Metoş'a katılıyorum. Bir personelci olarak işten sürekli yakınanlara patronunu, müdürünü şikayet eden emekçi kardeşlerime her zaman dediğim bir laf vardır; Ya bu deveyi güdeceksin ya bu diyardan gideceksin!
Yalnız işveren, patron olmakta zor iştir. Aradaki dengeyi kurmak gerekir. Türkiye şartlarında azami olanakları çalışanlarına sağlamalısın, para sende düdük sende diye .okunu çıkartıp çok ezmeyeceksin, iyi davranmaz iyi şartlar sağlamazsan ne olur, kısa vadede hiçbir şey olmaz ülkemiz gibi bol ucuz işgücü olan bir ülkede biri gider öteki gelir, it ürür kervan yürür tabi işin kalitesi de yerlerde sürünür.

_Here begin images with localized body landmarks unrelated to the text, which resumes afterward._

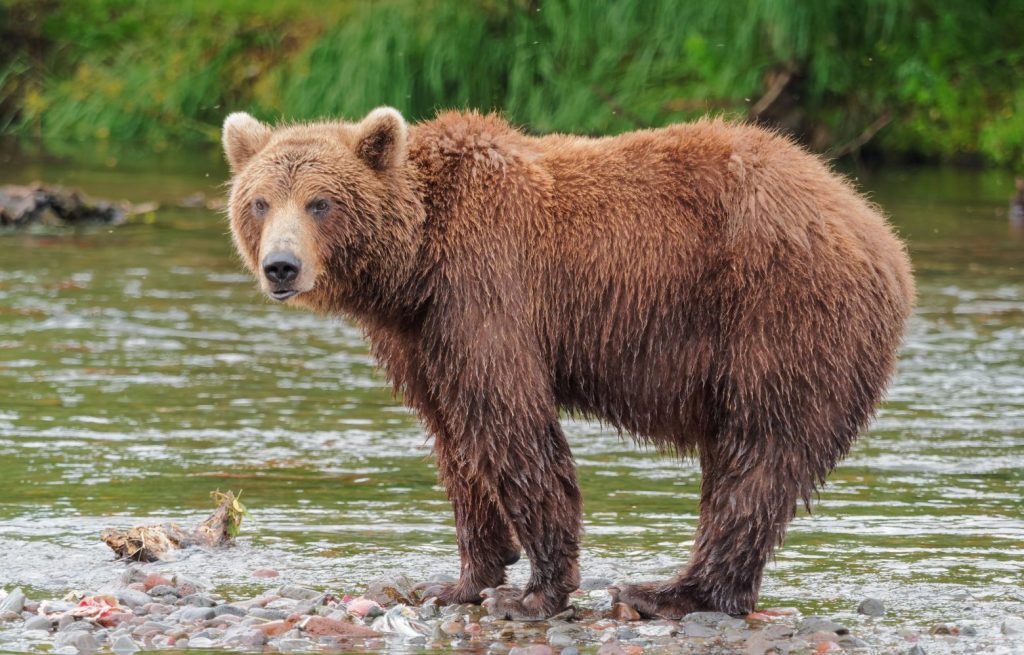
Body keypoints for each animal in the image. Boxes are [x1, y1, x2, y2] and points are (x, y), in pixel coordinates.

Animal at [222, 107, 913, 618]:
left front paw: (535, 592)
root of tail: (879, 230)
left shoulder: (485, 289)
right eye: (260, 201)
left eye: (320, 203)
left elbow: (511, 426)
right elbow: (454, 441)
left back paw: (670, 592)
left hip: (781, 317)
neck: (414, 266)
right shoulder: (421, 338)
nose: (281, 267)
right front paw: (460, 579)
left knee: (758, 456)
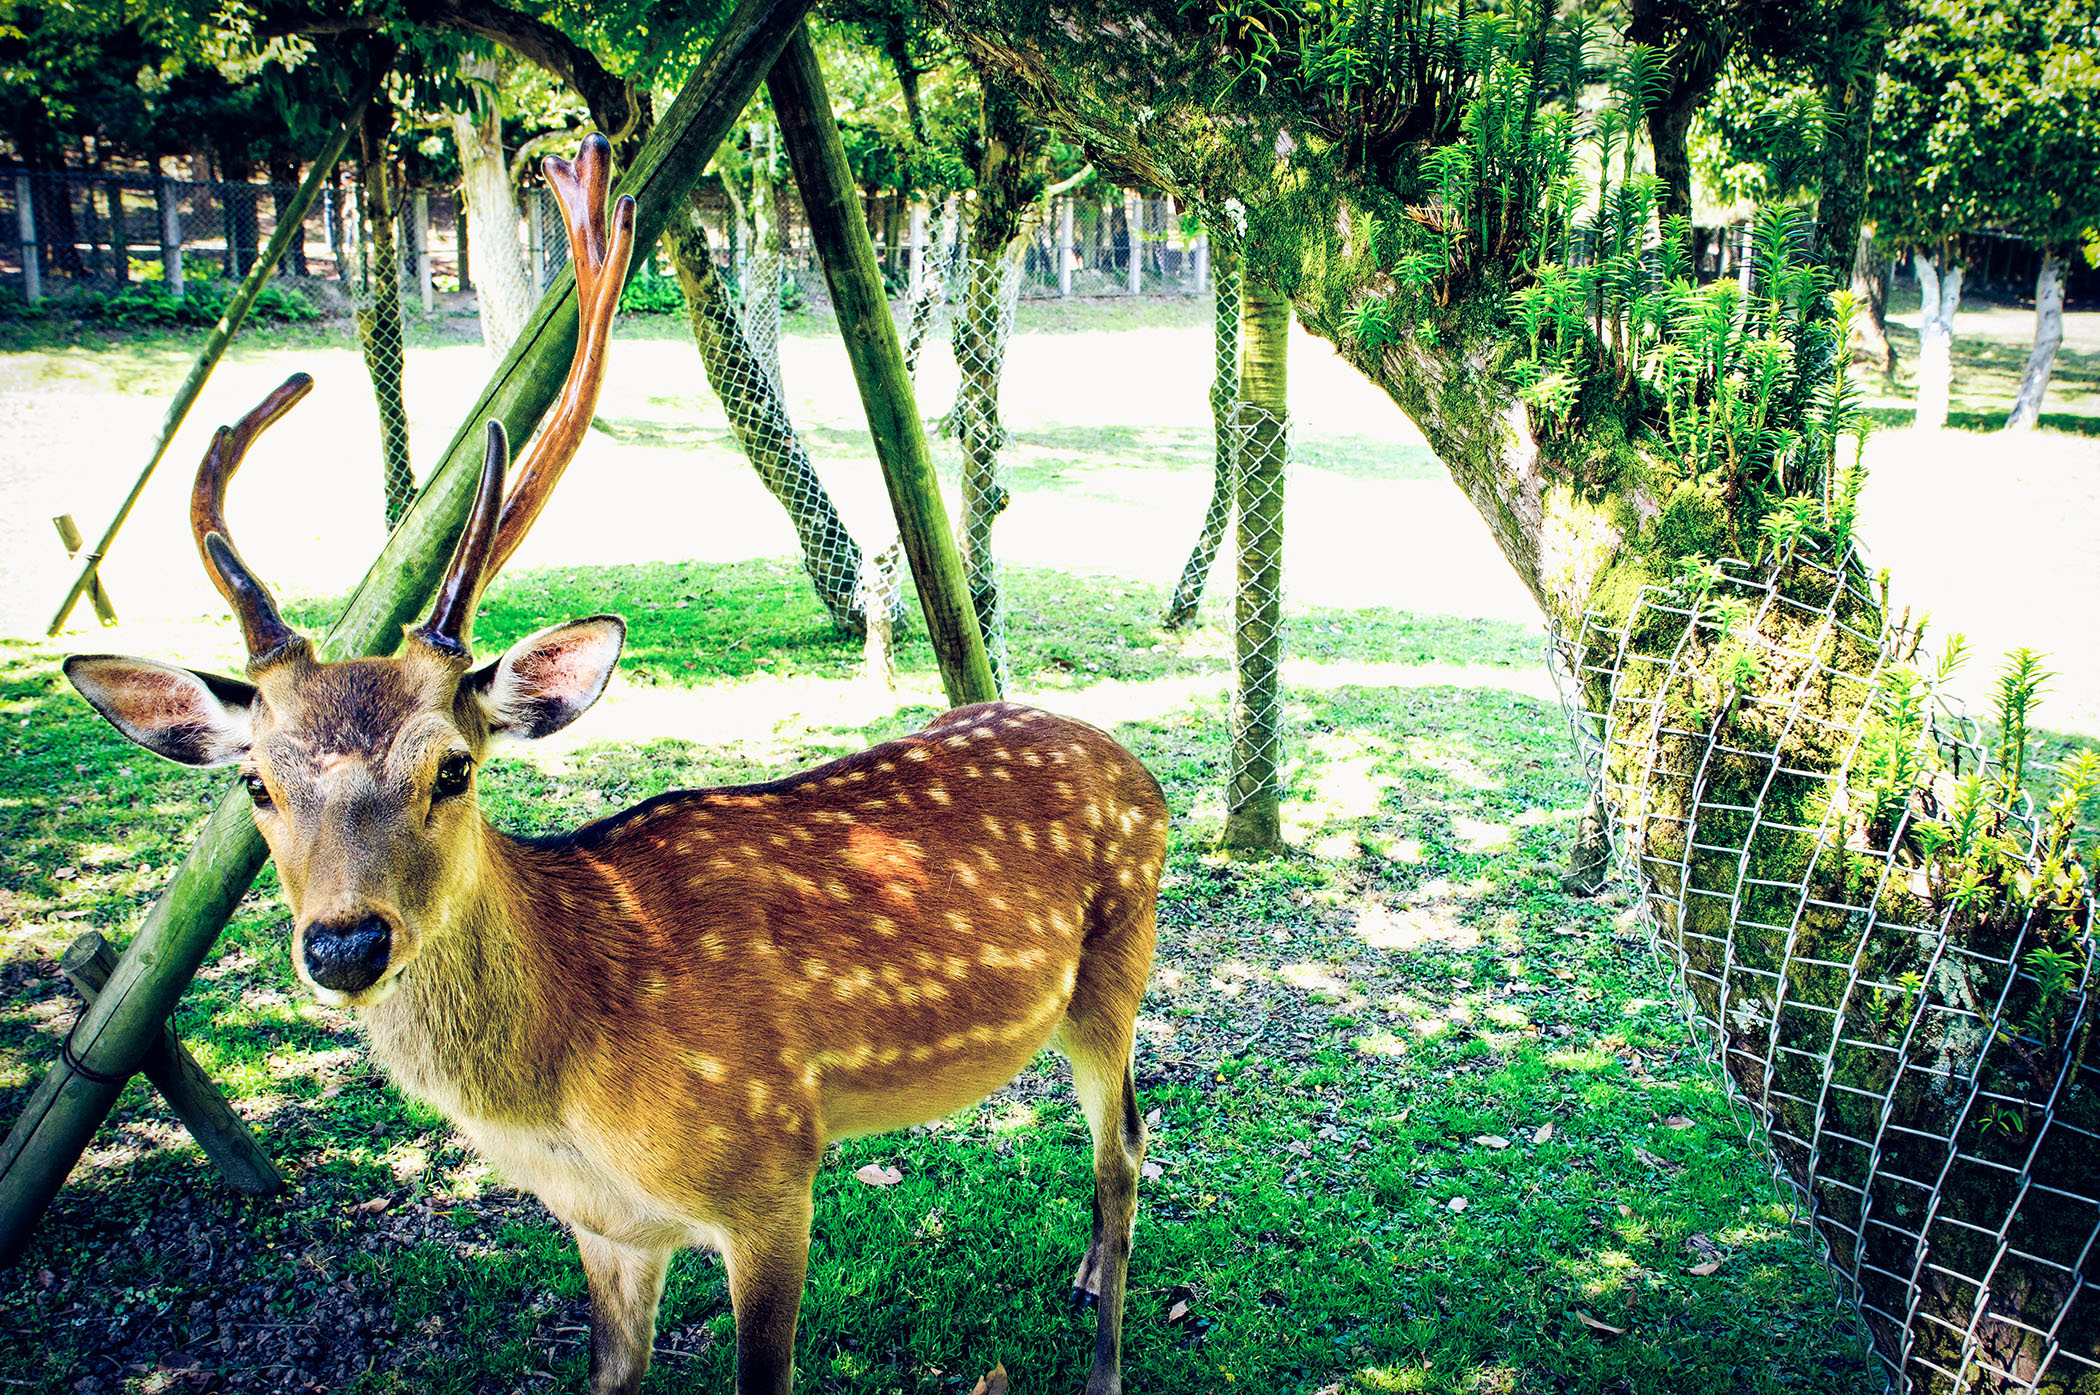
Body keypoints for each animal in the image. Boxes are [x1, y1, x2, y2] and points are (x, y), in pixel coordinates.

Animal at [57, 138, 1167, 1394]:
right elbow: (608, 1371)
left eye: (454, 769)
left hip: (1116, 970)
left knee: (1129, 1142)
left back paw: (1105, 1349)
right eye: (256, 786)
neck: (570, 1099)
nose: (345, 945)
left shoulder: (773, 1169)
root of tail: (1139, 770)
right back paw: (1082, 1276)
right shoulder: (604, 1228)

Bana bu gençler Aea'nın sponsorları arttıkça gelirlerinde o biçim arttığı algısıyla bir işlere kalkışmışlar gibi geldi. Tabi en son altınlı gece de Aea'nın "onlara binlerce liralık kask verdik, lastik aldık, pahalı motorlara bindiler" lafını da tasvip etmiyorum. Ulen motor işi yapıyorsun tabi ki vereceksin, bizde şantiyelerimizde çalışanlara kask, çelik uçlu bot ve eldiven veriyoruz.

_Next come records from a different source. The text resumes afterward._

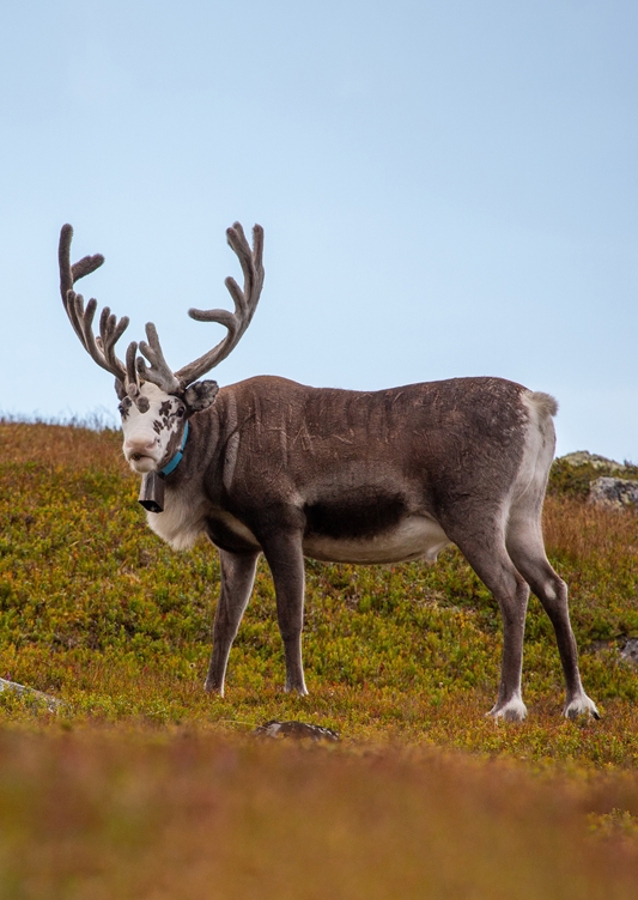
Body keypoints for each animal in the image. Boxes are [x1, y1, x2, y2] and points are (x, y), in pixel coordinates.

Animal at [57, 220, 599, 722]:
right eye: (124, 406)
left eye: (173, 408)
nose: (139, 448)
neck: (215, 456)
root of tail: (536, 404)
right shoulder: (235, 543)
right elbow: (224, 622)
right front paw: (212, 690)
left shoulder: (282, 521)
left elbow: (290, 614)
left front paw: (296, 691)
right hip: (524, 513)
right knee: (554, 586)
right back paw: (578, 703)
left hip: (473, 512)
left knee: (513, 589)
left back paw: (507, 705)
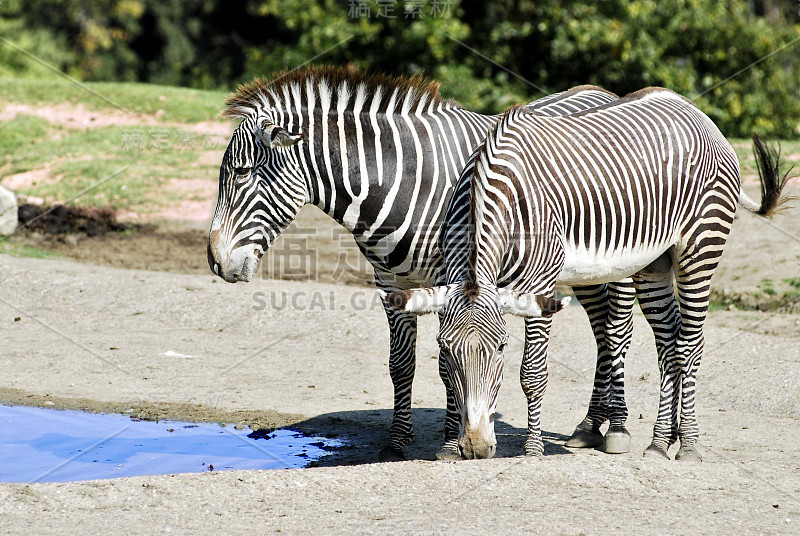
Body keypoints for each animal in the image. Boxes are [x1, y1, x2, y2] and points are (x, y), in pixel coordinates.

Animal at [205, 65, 620, 460]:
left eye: (241, 172)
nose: (215, 261)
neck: (398, 183)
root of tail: (601, 91)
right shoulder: (391, 281)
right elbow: (401, 364)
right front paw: (397, 441)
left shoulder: (449, 280)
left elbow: (445, 365)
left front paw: (451, 443)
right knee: (602, 328)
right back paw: (589, 425)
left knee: (617, 327)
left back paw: (614, 427)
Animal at [384, 89, 792, 460]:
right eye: (444, 348)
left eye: (500, 348)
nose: (476, 447)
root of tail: (694, 110)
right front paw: (452, 445)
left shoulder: (540, 282)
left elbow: (532, 372)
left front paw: (532, 449)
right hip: (654, 262)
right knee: (668, 341)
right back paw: (661, 441)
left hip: (701, 245)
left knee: (689, 342)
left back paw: (688, 443)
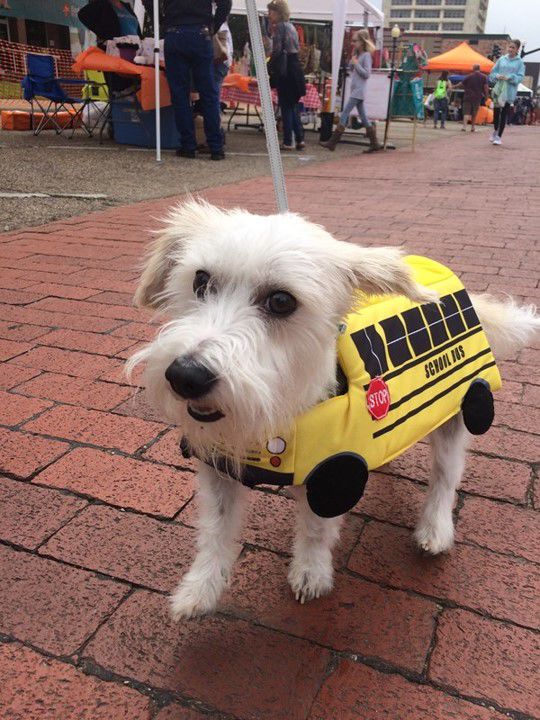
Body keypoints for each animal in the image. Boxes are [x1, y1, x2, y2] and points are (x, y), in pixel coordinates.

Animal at [127, 201, 540, 620]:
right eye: (200, 281)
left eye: (281, 301)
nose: (185, 376)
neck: (282, 413)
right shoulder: (219, 467)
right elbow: (215, 529)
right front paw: (200, 589)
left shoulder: (333, 476)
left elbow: (315, 530)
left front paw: (310, 573)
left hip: (461, 406)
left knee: (446, 473)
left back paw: (435, 528)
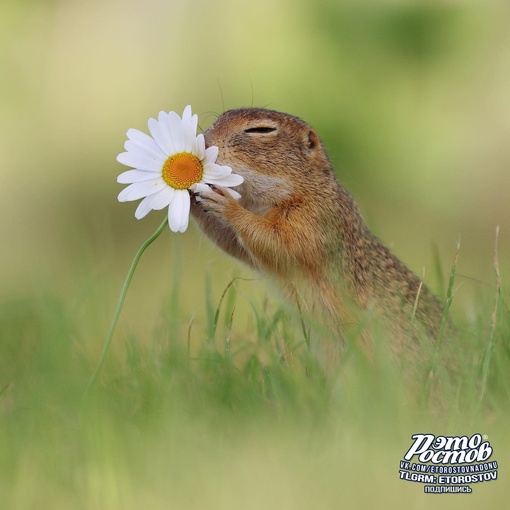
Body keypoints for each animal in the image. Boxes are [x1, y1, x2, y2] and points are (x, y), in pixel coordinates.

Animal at [189, 107, 444, 362]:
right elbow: (234, 243)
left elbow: (281, 242)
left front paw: (227, 206)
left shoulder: (315, 219)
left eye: (261, 130)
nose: (205, 141)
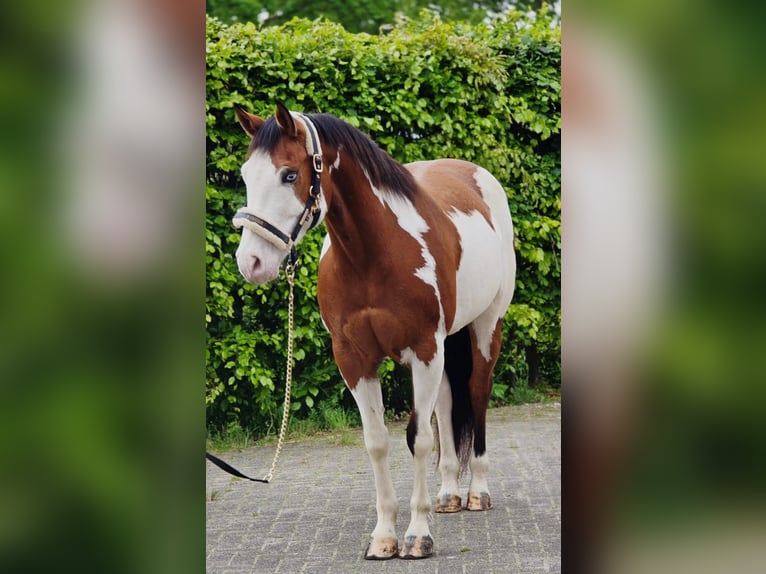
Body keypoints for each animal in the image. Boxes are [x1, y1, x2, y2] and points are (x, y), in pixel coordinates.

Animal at [231, 102, 516, 559]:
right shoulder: (354, 358)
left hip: (486, 327)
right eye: (244, 175)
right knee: (447, 403)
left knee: (476, 393)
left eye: (289, 174)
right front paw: (384, 536)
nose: (251, 262)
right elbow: (377, 441)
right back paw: (448, 493)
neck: (375, 254)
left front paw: (418, 535)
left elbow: (418, 439)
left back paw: (477, 491)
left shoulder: (424, 350)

Fakat bu ülkede hak adalet kişiye göre çok değişken olabilir, sen istediğin kadar anayasa yaz ekonomin yeterli değilse çalışanlara yazdığın hakları verdiremezsin. Cezalarla vs. ile yürümez bu işler, çoğu işveren keyfinden sigortasız ve/veya daha az ücretini bildirerek çalıştırmaz. Çalıştığın yerde şartlar düzelmeye başladığında da biraz sebat edip konuşmakta fayda vardır. Konuşursun baktın olmuyor aşırı açgözlülük hakim olmuş bünyeye bana bir ara müsaade dersin. Birini zor durumda bırakıp kaçmanın bahanesi geçmişte istemediği ve alamadığı "haklar" olamaz. O zaman eleştirdiğin adamdan farkın kalmaz!